### Task goal
Find every line in the records below that holds the word "held" and copy it.

### Materials provided
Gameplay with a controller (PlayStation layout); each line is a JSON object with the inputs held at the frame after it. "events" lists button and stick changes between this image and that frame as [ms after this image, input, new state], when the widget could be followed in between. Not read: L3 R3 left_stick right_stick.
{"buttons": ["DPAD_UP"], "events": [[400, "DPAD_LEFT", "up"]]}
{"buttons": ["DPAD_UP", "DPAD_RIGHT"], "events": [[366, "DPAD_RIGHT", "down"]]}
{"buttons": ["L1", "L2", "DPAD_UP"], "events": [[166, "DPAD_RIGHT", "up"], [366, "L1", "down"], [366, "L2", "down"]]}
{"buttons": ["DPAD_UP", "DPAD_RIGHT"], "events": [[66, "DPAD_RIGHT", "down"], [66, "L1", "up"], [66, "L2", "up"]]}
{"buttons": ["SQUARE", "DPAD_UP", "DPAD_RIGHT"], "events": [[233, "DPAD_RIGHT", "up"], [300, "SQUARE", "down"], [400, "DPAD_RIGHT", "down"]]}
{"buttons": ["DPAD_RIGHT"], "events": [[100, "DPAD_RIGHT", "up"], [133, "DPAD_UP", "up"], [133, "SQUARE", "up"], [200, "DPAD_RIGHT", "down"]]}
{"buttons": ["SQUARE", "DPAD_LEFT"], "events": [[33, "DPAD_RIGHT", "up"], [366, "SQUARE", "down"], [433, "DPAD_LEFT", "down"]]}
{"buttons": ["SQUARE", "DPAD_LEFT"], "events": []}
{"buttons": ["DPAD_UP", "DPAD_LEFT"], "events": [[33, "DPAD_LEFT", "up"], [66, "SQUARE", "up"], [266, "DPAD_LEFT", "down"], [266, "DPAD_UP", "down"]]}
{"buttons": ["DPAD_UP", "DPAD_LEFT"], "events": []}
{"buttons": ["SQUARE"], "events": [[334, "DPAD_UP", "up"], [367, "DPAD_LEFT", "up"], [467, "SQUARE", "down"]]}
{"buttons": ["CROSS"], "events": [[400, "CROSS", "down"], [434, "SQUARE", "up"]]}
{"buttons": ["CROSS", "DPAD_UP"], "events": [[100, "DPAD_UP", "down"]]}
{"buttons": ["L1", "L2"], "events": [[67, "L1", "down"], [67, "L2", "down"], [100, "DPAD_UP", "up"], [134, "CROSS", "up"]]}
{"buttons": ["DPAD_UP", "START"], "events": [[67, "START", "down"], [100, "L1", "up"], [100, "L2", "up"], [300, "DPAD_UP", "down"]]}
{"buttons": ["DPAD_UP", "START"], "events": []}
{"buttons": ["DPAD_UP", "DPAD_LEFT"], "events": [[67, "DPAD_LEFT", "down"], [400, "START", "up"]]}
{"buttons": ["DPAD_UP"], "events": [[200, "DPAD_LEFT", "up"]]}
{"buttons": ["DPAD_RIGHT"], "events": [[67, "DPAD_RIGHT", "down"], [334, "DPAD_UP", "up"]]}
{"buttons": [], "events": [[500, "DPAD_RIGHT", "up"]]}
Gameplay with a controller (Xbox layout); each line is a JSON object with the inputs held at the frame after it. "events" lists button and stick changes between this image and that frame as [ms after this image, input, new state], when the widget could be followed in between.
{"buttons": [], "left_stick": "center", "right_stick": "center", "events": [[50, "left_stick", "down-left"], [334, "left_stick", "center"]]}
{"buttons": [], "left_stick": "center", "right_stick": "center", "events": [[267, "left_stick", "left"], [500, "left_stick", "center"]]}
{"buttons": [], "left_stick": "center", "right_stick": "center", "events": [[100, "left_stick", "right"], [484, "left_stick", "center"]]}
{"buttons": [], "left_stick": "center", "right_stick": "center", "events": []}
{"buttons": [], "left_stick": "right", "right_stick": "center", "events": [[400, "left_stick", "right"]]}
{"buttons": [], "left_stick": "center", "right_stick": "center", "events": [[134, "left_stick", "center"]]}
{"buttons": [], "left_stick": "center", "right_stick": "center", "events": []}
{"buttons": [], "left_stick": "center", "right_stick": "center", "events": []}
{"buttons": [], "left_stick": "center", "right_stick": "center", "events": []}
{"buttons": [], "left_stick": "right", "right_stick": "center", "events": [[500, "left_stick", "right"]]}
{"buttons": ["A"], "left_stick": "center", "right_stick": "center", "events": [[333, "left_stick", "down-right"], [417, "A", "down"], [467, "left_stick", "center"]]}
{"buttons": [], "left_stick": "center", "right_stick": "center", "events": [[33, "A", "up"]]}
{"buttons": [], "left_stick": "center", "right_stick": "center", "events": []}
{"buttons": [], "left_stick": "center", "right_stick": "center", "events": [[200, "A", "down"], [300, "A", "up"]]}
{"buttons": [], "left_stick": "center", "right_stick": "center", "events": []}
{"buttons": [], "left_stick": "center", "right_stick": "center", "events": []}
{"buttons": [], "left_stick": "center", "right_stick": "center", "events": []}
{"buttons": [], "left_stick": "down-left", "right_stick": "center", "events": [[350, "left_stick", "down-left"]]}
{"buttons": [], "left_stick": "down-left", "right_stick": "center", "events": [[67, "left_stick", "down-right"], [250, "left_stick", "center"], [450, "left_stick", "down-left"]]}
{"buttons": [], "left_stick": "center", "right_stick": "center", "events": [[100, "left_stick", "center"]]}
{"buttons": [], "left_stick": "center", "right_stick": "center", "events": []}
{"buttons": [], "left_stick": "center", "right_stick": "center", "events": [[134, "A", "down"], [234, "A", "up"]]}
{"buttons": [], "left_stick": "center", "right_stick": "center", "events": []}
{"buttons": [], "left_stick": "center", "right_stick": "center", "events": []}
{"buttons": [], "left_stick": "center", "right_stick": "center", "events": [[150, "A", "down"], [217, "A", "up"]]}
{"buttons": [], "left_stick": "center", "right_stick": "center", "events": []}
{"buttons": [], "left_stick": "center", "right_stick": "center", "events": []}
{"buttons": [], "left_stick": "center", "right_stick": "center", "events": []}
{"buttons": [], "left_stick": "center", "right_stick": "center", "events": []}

### Your response
Gameplay with a controller (PlayStation layout); each line is a JSON object with the inputs held at the frame after it. "events" lists button and stick changes between this image and that frame as [ms after this image, input, new state], when the widget could be followed in between. Not read: L3 R3 left_stick right_stick.
Gameplay with a controller (Xbox layout); each line is a JSON object with the inputs held at the frame after it. "events" lists button and stick changes between this image and that frame as [ms after this image, input, new state], when the widget could be followed in between.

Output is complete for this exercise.